Of course it is difficult and upsetting to talk about death. Death itself is upsetting. But we are all heading there, and not talking about it is damaging us all. Doctors need to better equip themselves for talking to their patients about what happens at the end, and what their priorities are. And patients need to feel more empowered to make their wishes known. I have met patients who want every possible invasive intervention until the second they die. I may disagree with their choice personally, but would fully support it as a professional. But I have met many more who, given the choice, have clear ideas on what they do and don’t want and where, for them, dignity and quality of life become more important than more time. I am sure a significant number of patients who have died on my ICU in the last two months would have chosen a different death.

I have four months left in ICU and a lot more to learn about ventilation modes, renal replacement therapy, and inotropes. But more importantly I have a lot more to learn about death, decision making and dealing with my own moral distress.

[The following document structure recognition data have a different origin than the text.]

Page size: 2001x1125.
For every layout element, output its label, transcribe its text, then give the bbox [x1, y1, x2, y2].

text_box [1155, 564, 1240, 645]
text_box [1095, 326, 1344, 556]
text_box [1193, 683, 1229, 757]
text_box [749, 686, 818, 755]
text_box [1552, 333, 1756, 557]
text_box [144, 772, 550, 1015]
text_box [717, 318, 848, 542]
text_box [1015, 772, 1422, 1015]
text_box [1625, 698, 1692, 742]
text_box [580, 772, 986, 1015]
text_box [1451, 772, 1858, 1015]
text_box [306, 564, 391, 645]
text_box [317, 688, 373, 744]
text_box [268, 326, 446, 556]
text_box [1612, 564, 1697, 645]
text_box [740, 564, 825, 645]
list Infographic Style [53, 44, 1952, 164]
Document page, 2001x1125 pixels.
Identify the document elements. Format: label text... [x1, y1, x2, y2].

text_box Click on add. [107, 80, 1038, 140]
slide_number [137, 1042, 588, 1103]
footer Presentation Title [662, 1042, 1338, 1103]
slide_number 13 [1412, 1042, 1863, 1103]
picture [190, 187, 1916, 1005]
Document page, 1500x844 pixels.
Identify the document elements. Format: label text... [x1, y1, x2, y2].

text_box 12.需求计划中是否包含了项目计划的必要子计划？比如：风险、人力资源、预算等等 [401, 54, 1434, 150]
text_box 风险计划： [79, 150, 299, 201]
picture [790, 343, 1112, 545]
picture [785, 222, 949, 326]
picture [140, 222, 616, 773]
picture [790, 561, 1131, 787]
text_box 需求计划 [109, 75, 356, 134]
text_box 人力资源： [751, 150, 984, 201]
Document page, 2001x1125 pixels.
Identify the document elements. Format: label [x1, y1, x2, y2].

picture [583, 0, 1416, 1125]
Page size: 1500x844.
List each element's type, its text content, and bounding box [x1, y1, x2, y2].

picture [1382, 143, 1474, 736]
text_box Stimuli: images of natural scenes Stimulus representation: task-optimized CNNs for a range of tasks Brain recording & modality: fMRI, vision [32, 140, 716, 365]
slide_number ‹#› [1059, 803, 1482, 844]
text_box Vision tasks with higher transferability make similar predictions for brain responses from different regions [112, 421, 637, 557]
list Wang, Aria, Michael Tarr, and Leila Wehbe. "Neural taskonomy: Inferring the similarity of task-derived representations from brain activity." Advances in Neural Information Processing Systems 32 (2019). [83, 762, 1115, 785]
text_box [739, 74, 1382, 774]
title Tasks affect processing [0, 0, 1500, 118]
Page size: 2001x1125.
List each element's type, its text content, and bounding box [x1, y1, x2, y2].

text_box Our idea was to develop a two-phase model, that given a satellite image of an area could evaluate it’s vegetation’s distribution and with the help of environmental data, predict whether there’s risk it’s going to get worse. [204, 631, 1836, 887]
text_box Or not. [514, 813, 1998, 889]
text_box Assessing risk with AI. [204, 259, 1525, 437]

3 responses to “Critical care

  1. Great post, very close to my own thinking. I wondered what you thought about Gawande’s suggestion that if we have conversations about values i.e. what matters/ goals/ compromises (see also Ed Peile’s work on Values Based Care) then conversations about what kind of interventions are (or are not) acceptable, are much easier.
    Jonathon

    • Thanks for your comment. I agree this is a more accessible way in as without prior knowledge of what an intervention really entails it is hard to know whether it is something you want. But I wonder how good we are at articulating our own values and asking about them in a way that is helpful to patients and carers. I suspect we need more practice.